» Questions on the material:
(a) From the records below, select every line that contains the string "Flórez".
(b) Write the next part of the forum thread below about the regression of labor_income on education_years, age, and gender, starting after its final post.

» Text passage:
================
I just finished with this activity and ran into the same problem. My education_years had a non-significant p-value ( 0.281) and a negative coefficient ( -41.178), which was wrong according to the hint under #19.

(Do education_years , age , and gender all have a significant impact on labor_income ?** All variables are highly significant, with a p-value < 0.01 .).

The negative coefficient also seemed counterintuitive and wrong. Not sure if it was something I did or if the activity was set up incorrectly. Would appreciate it if anyone could clarify for us!

2 Likes

I have the same problem. Slightly different figures but same bottom line: predictor (education_years) is non-significant.

all:
lm(formula = labor_income ~ education_years + age + gender, data = train)
Coefficients:
                Estimate Std. Error t value **Pr(>|t|)**    
(Intercept)     7359.145    578.715  12.716  < 2e-16 ***
education_years  -39.781     36.320  -1.095    0.273    
age              -95.562      5.545 -17.234  < 2e-16 ***
gender          -757.383    166.888  -4.538 5.74e-06 ***
---
Signif. codes:  0 '***' 0.001 '**' 0.01 '*' 0.05 '.' 0.1 ' ' 1

Residual standard error: 8214 on 9767 degrees of freedom
Multiple R-squared:  0.03248,   Adjusted R-squared:  0.03218 
F-statistic: 109.3 on 3 and 9767 DF,  p-value: < 2.2e-16

I have the exact same results -39.781 etc. do anyone know what is the reason? I reviewed the data and from what I see, this could be the case of legit result with the data that was provided, I saw many records of no collage education with some income, and degrees with income 0.
================
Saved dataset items
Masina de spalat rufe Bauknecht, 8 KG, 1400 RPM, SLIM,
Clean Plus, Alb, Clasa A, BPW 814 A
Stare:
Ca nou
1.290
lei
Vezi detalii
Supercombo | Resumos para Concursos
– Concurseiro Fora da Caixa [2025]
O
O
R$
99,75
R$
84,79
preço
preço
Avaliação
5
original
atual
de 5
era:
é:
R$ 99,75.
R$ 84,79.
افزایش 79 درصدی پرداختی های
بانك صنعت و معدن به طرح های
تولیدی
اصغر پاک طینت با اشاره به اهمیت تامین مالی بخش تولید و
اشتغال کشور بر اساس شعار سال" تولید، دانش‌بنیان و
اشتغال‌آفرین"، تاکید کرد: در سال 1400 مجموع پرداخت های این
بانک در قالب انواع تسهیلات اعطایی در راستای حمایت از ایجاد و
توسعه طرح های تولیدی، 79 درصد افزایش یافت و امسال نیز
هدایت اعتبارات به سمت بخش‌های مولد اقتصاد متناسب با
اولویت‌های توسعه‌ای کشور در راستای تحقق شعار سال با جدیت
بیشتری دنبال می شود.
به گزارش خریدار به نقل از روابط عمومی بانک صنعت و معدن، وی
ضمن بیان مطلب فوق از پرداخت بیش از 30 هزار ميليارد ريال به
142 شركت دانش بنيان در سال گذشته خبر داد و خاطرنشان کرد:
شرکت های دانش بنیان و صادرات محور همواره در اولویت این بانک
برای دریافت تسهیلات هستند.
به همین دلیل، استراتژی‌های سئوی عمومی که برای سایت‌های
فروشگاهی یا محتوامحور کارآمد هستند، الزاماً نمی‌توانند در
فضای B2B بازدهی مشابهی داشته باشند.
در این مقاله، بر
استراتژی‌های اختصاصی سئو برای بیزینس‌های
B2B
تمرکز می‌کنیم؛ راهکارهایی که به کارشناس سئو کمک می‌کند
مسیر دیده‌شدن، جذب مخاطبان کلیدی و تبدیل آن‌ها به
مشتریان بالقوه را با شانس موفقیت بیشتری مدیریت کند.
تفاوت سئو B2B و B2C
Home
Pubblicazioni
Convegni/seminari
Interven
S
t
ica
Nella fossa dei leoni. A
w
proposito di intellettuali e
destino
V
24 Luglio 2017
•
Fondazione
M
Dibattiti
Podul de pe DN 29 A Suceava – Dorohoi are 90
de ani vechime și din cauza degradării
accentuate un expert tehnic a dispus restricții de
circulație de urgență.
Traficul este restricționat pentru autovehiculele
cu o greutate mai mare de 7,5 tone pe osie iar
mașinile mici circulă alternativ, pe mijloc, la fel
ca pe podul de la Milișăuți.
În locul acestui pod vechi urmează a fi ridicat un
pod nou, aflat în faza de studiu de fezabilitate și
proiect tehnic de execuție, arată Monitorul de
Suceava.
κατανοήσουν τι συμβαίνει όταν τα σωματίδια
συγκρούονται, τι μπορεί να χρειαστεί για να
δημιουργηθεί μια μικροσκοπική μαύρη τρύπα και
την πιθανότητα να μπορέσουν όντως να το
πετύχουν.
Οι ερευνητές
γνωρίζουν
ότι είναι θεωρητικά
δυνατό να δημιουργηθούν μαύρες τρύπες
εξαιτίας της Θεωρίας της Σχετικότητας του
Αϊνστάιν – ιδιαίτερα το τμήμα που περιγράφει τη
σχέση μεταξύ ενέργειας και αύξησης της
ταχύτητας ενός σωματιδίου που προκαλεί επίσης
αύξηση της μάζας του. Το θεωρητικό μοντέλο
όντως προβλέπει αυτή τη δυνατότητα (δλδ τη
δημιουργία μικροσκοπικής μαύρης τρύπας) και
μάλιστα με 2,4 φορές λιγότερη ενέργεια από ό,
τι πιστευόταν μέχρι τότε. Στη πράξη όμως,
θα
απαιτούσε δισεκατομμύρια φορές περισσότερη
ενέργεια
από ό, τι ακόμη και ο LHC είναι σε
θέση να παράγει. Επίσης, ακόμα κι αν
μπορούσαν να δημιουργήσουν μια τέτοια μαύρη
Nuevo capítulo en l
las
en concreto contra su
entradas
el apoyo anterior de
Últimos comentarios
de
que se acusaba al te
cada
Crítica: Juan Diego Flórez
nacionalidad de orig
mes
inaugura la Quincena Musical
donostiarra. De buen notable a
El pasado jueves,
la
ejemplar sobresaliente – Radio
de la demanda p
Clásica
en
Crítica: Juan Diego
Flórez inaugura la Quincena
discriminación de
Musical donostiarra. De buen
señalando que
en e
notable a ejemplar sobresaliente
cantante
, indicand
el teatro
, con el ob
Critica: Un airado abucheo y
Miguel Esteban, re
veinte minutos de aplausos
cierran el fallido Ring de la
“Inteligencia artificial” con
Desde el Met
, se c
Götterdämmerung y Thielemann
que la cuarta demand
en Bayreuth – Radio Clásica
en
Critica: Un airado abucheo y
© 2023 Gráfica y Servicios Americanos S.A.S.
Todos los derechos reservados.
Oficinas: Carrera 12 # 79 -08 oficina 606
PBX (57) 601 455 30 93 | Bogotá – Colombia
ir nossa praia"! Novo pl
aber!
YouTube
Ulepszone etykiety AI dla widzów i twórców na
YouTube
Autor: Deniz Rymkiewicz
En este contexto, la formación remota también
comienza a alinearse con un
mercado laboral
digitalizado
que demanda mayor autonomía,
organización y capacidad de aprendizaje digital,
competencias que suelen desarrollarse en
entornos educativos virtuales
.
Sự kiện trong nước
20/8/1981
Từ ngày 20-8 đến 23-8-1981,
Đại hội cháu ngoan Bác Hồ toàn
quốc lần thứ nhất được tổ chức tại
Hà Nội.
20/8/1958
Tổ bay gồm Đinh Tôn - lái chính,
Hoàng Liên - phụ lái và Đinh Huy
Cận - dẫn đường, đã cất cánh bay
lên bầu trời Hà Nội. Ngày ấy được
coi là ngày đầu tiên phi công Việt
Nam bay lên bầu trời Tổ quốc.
================
» Answers for this exercise:
(a)
Crítica: Juan Diego Flórez
Flórez inaugura la Quincena

(b)
Had the exact same output, really thought I had my filters set wrong or something, but I guess it’s just the data…

The output was quite counterintuitive, I agree. I tried some things left and right, but the data still didnt make sense. Then, I decided to filter out all the 0 incomes; this returned results that looked plausible.
If you think about it, it makes sense. If you take into account people with 0 income, you are actualy predicting income & unemployment in one; you would be better off analyzing these parameters separately if you ask me.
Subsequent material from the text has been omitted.